The structural system is kept as simple as possible, avoiding any needless organic forms and bends in the planning. “The building’s robust and unassuming character is punctuated by deliberate voids. This interplay of void and solid becomes a key element. Planned around a central courtyard, the idea was to create a public space that flows at many levels. Ample terraces overlooking the central courtyard are created at all levels as an extension of corridors,” notes the architect. The design intent was to transform routine spaces into social ‘places’ for interaction and in creating a continuous connected network of gathering places not only in the horizontal plane but also vertically.

Ensuring maximum penetration of daylight and natural ventilation, the courtyard and terraces play a significant role in passively cooling the building. The voids are fashioned in response to the sun’s movement, ensuring that the spaces enjoy shade and brightness year-round.

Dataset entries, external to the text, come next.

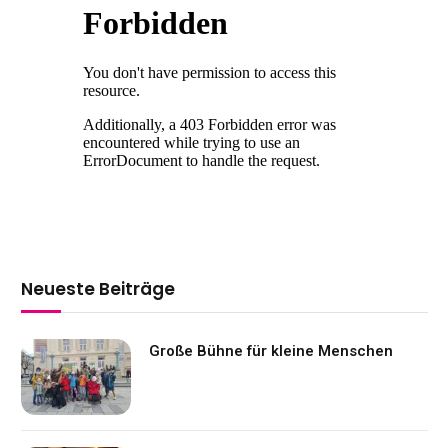
Neueste Beiträge
Große Bühne für kleine Menschen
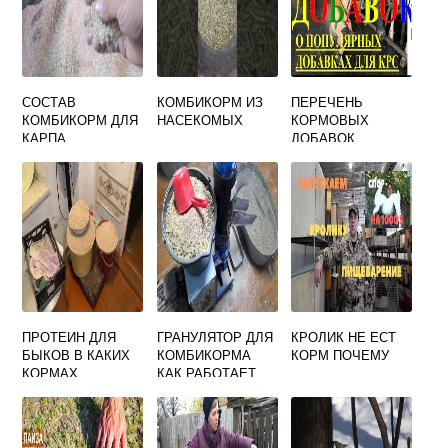
СОСТАВ
КОМБИКОРМ ИЗ
ПЕРЕЧЕНЬ
КОМБИКОРМ ДЛЯ
НАСЕКОМЫХ
КОРМОВЫХ
КАРПА
ДОБАВОК
ПРОТЕИН ДЛЯ
ГРАНУЛЯТОР ДЛЯ
КРОЛИК НЕ ЕСТ
БЫКОВ В КАКИХ
КОМБИКОРМА
КОРМ ПОЧЕМУ
КОРМАХ
КАК РАБОТАЕТ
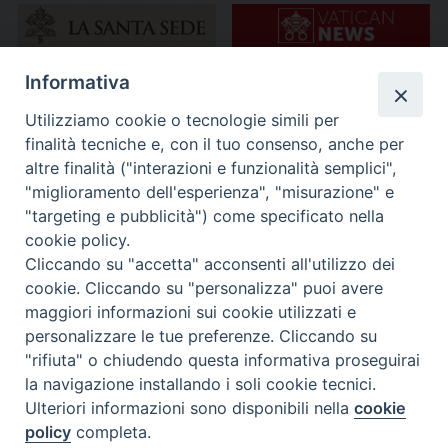
Informativa
Utilizziamo cookie o tecnologie simili per
finalità tecniche e, con il tuo consenso, anche per
altre finalità ("interazioni e funzionalità semplici",
"miglioramento dell'esperienza", "misurazione" e
"targeting e pubblicità") come specificato nella
cookie policy.
Cliccando su "accetta" acconsenti all'utilizzo dei
cookie. Cliccando su "personalizza" puoi avere
maggiori informazioni sui cookie utilizzati e
personalizzare le tue preferenze. Cliccando su
"rifiuta" o chiudendo questa informativa proseguirai
la navigazione installando i soli cookie tecnici.
Ulteriori informazioni sono disponibili nella
cookie
policy
completa.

Even the interior follows a similar restrained design language, where materiality and construction are kept minimal and simple. The material palette on the exterior is predominantly in plaster and paint finish, with the coffered slab at the entrance plaza adds textural dimension. The resourceful use of Yellow Kota Stone only in the entrance plaza and courtyard elevates the outdoor, interactive spaces as essential to the design. “The success of the project can be exemplified when its monochromatic base palette of colour is used in existing buildings to create an image of the campus,” says Chaudhuri.